Since December 2019 we have been living with a virus called SARS-CoV-2 which has led to health policies being given prevalence over economic ones, causing serious consequences with regard to China's economic growth. For this purpose, we have built a Real Time Leading Economic Indicator based on Google Trends that improves the performance of Composite Leading Indicators (CLIs) to anticipate GDP trends and turning points for the Chinese economy. First, we assess the effectiveness of this new leading indicator relative to China's GDP by analyzing its statistical properties. We use fractional integration techniques to show the high degree of persistence of the new Real Time Leading Economic Indicator (RT-LEI) for China. Second, we observe the same relationship between GDP and RT-LEI in the long term using a Fractional Cointegration VAR (FCVAR) model. Third, we use a multivariate Continuous Wavelet Transform analysis to show which leading indicator best fits GDP and to identify when a structural change occurs.
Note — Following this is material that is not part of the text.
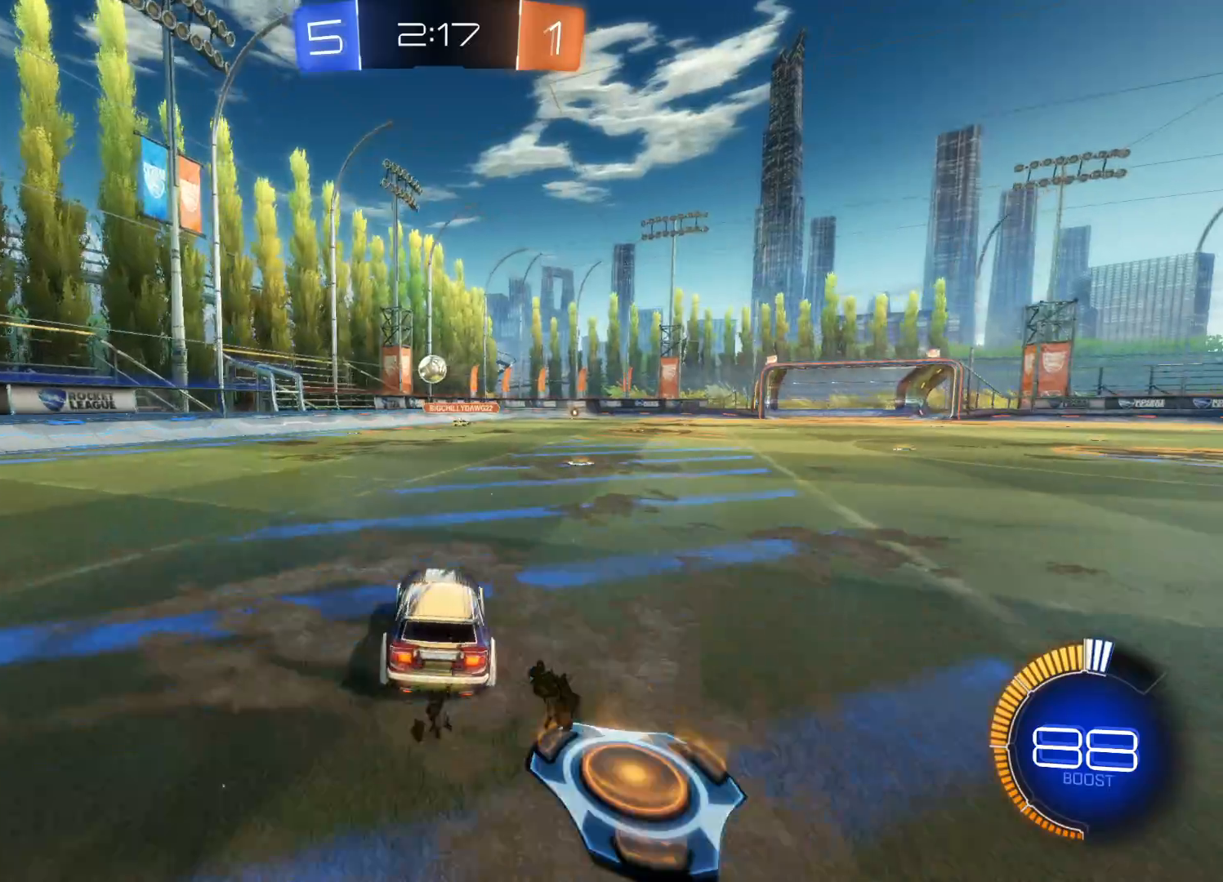
{"buttons": ["R2"], "left_stick": "right", "right_stick": "center", "events": [[83, "left_stick", "center"], [133, "left_stick", "right"], [150, "L2", "down"], [316, "L2", "up"]]}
Finally, we forecast, using Artificial Neural Networks and a KNN model based on Machine Learning, our RT-LEI predicting the conclusion of a bearish scenario, after which the recovery begins in mid-2022.

Suggested Citation

  • Monge, Manuel & Claudio-Quiroga, Gloria & Poza, Carlos, 2024. "Chinese economic behavior in times of covid-19. A new leading economic indicator based on Google trends," International Economics, Elsevier, vol. 177(C).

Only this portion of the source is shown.